Cette solution en deux temps a suscité des discussions entre les chefs d'État et de gouvernement des Vingt-Sept, qui en ont délibéré pendant plus de sept heures après avoir entendu Mme May s'exprimer pendant une heure sur la manière dont le débat parlementaire se déroule au Royaume-Uni – après quoi elle les a quittés.

À vingt-sept, les débats ont porté sur plusieurs questions. Faut-il ou pas mettre une pression supplémentaire sur Mme May, déjà soumise à une forte pression ? Faut-il ou non cette date intermédiaire du 12 avril ? Certains États membres, notamment l'Allemagne, pouvaient souhaiter donner beaucoup plus de temps à Mme May pour qu'elle reprenne son souffle, la situation étant tout de même très tendue au Royaume-Uni. Selon une conception plus française, il vaut mieux accroître un peu la pression pour obliger à un résultat, pour parvenir à une nécessaire clarté ; il s'agit aussi de pouvoir savoir ce que nous faisons, du côté des Vingt-Sept, pour nous préparer. Le Parlement européen attend de ratifier l'accord de retrait. Il avait initialement prévu de le faire cette semaine mais doit repousser cette échéance. Le 12 avril est aussi une date importante à cet égard : c'est celle de la dernière session du Parlement européen avant les élections – on oublie toujours que les Européens ont aussi à se prononcer démocratiquement dans ce processus de sortie du Royaume-Uni. Les débats ont été assez longs et les divergences étaient assez nettes entre ceux qui voulaient donner plus de temps à Mme May et ceux qui voulaient accentuer la pression. Le résultat me paraît assez équilibré ; en tout cas, il a été accepté par le Royaume-Uni, par une lettre formelle que le Royaume-Uni a envoyée le lendemain aux Vingt-Sept. Nous attendons donc encore et toujours, et regardons avec intérêt ce qui se passe à Londres – la balle est de nouveau dans le camp du Royaume-Uni. La situation est très évolutive, je n'épiloguerai donc pas, et nous verrons combien de temps prend ce processus de ratification.

En tout état de cause, le Conseil européen à vingt-sept a rappelé qu'il était absolument impératif que les vingt-sept États membres et la Commission européenne restent mobilisés dans la préparation d'une sortie sans accord ; un no deal est toujours possible – désormais le 12 avril.

Hier, la Commission européenne a publié un communiqué indiquant que, du côté de l'Union européenne, tous les préparatifs étaient « bouclés ». De nombreux textes ont été adoptés, notamment des règlements, certains par la procédure de codécision, dans des domaines très divers : les transports, la sécurité sociale, les questions énergétiques, les questions financières, les mesures d'urgence qu'il serait nécessaire de prendre au niveau des Vingt-Sept en cas de sortie désordonnée.

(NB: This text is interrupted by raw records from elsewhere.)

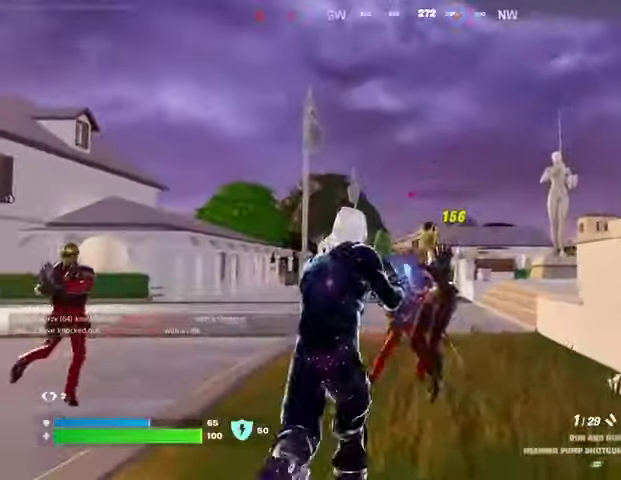
{"buttons": [], "left_stick": "down", "right_stick": "center", "events": [[133, "right_stick", "up"], [200, "R2", "down"], [267, "R2", "up"], [267, "left_stick", "right"], [267, "right_stick", "down-left"], [467, "left_stick", "down"], [467, "right_stick", "center"]]}
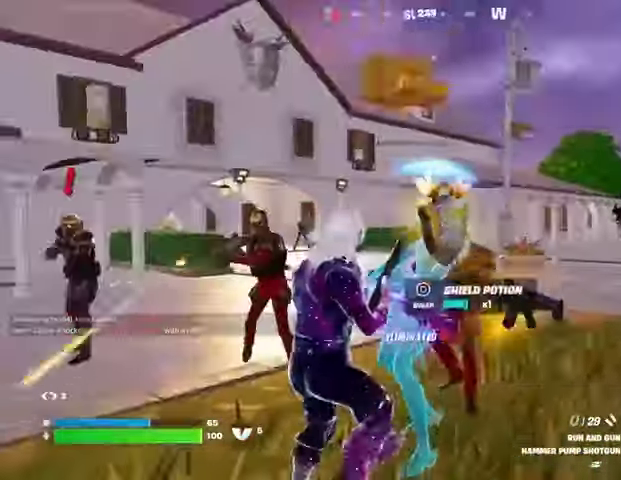
{"buttons": ["R1"], "left_stick": "down", "right_stick": "center", "events": [[67, "right_stick", "down"], [333, "left_stick", "right"], [367, "right_stick", "down-right"], [467, "R1", "down"], [500, "left_stick", "down"], [500, "right_stick", "center"]]}
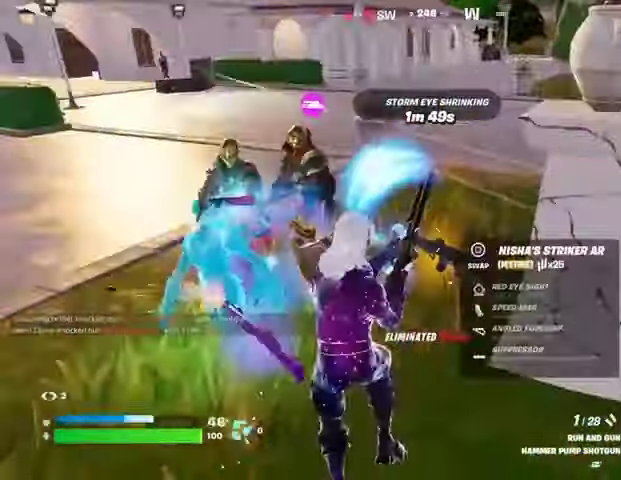
{"buttons": ["TRIANGLE"], "left_stick": "up-left", "right_stick": "center", "events": [[67, "R1", "up"], [100, "left_stick", "down-left"], [133, "SQUARE", "down"], [200, "SQUARE", "up"], [367, "left_stick", "left"], [433, "TRIANGLE", "down"], [500, "left_stick", "up-left"]]}
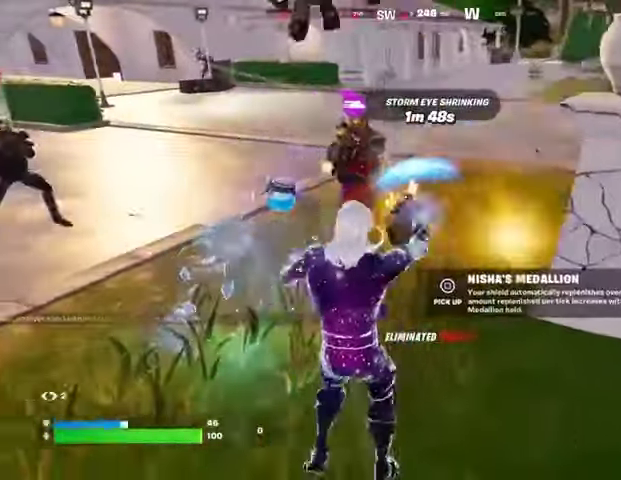
{"buttons": [], "left_stick": "up-right", "right_stick": "center", "events": [[33, "TRIANGLE", "up"], [133, "SQUARE", "down"], [200, "SQUARE", "up"], [367, "left_stick", "up"], [467, "left_stick", "up-right"]]}
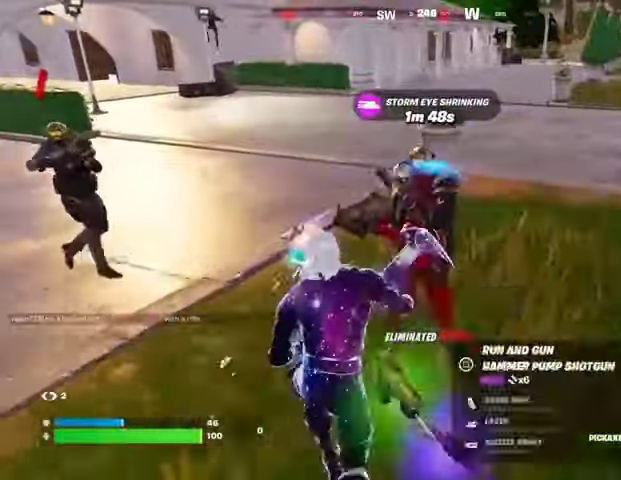
{"buttons": [], "left_stick": "down", "right_stick": "center", "events": [[67, "left_stick", "right"], [167, "left_stick", "down-right"], [200, "R1", "down"], [267, "left_stick", "down"], [300, "R1", "up"], [400, "L1", "down"], [500, "L1", "up"]]}
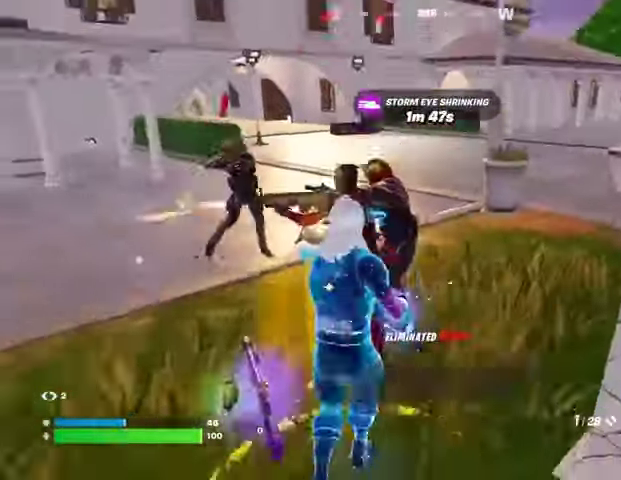
{"buttons": ["SQUARE"], "left_stick": "down-left", "right_stick": "center", "events": [[300, "right_stick", "down-left"], [400, "left_stick", "down-left"], [433, "right_stick", "up-left"], [500, "SQUARE", "down"], [500, "right_stick", "center"]]}
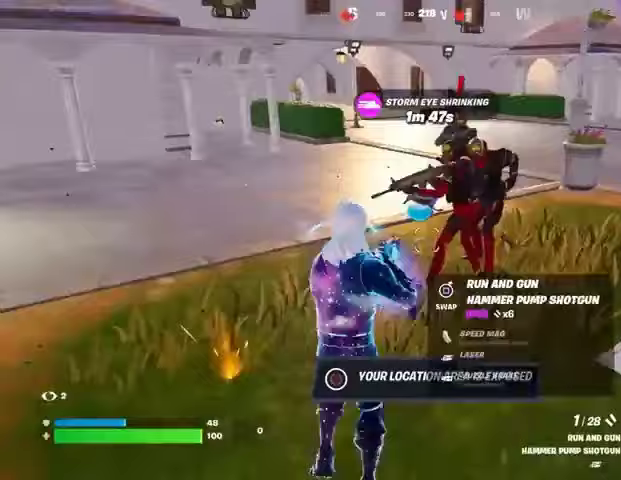
{"buttons": [], "left_stick": "up-left", "right_stick": "center", "events": [[33, "left_stick", "up-left"], [67, "SQUARE", "up"], [333, "right_stick", "up"], [367, "L3", "down"], [433, "right_stick", "center"], [467, "L3", "up"]]}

Et puis, comme vous le savez, la France a finalisé son plan de préparation en termes juridiques par des ordonnances qui ont été adoptées. Nous devons en adopter une de plus, après qu'elle aura été examinée en conseil des ministres demain – nous avions prévu de prendre une mesure par décret, mais le Conseil d'État nous a indiqué que cela relevait du domaine de la loi : c'est une mesure assez technique, qui concerne le code de l'environnement. Au total, nous aurons pris sept ordonnances et onze décrets, qui prévoient un cadre juridique en cas de sortie sans accord. Cela concerne les transports, les travaux d'infrastructures nécessaires dans les ports. Il y a aussi toute une série de mesures d'organisation des services publics en charge des contrôles que rendra nécessaire le rétablissement d'une nouvelle frontière entre le Royaume-Uni et la France. Ces mesures d'organisation ont occasionné des recrutements ou des renforts temporaires, notamment dans les zones les plus concernées par ces contrôles, à savoir les gares, les aéroports, le tunnel, les certains ports où les échanges de personnes et de marchandises sont les plus importants.

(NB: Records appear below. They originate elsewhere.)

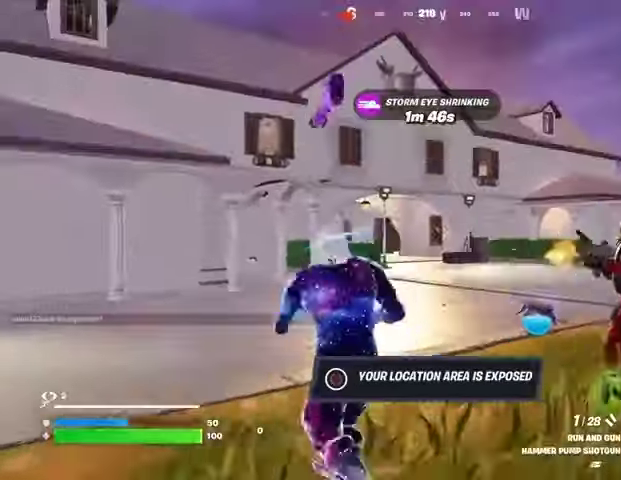
{"buttons": [], "left_stick": "up", "right_stick": "center", "events": [[167, "left_stick", "up"]]}
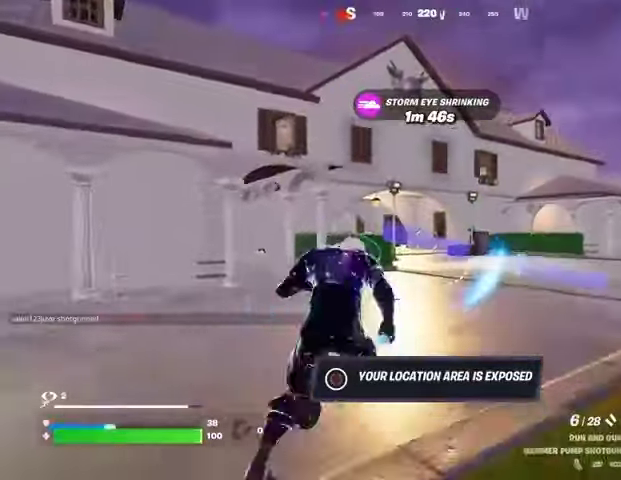
{"buttons": [], "left_stick": "up", "right_stick": "center", "events": []}
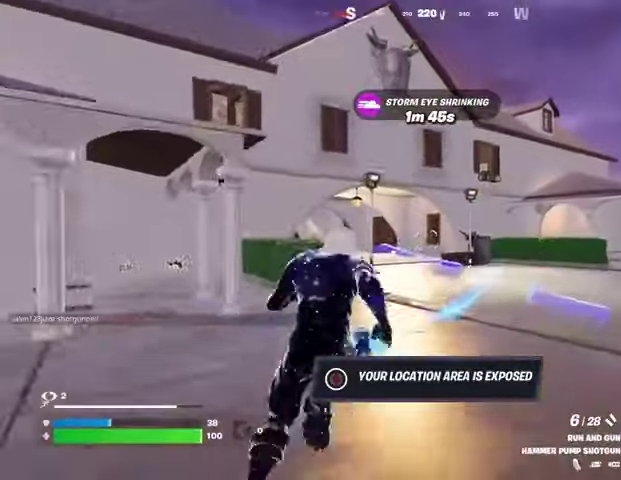
{"buttons": [], "left_stick": "up", "right_stick": "center", "events": []}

Nous n'avons pas publié de communiqué indiquant que nous étions prêts mais nous étions supposés l'être le 29 mars. Nous sommes effectivement prêts à faire face à ce scénario, même si nous ne l'appelons pas de nos voeux, parce qu'il impliquera moins de fluidité, plus de formalités, plus de bureaucratie, plus de temps pris pour les entreprises lorsqu'elles voudront commercer avec le Royaume-Uni ou pour les voyageurs entre le Royaume-Uni et la France, parce qu'il y aura plus de contrôles – le Royaume-Uni devient un pays tiers avec lequel, s'il n'y a pas d'accord, il n'y aura pas de cadre particulier.

Le Conseil européen à proprement parler, à vingt-huit, donc toujours avec le Royaume-Uni tant qu'il est encore membre de l'Union européenne, s'est déroulé à peu près conformément au plan prévu, même si certaines discussions ont été plus condensées qu'attendu. Les discussions ont porté sur l'économie, la politique industrielle, les relations entre l'Union européenne et la Chine et le changement climatique.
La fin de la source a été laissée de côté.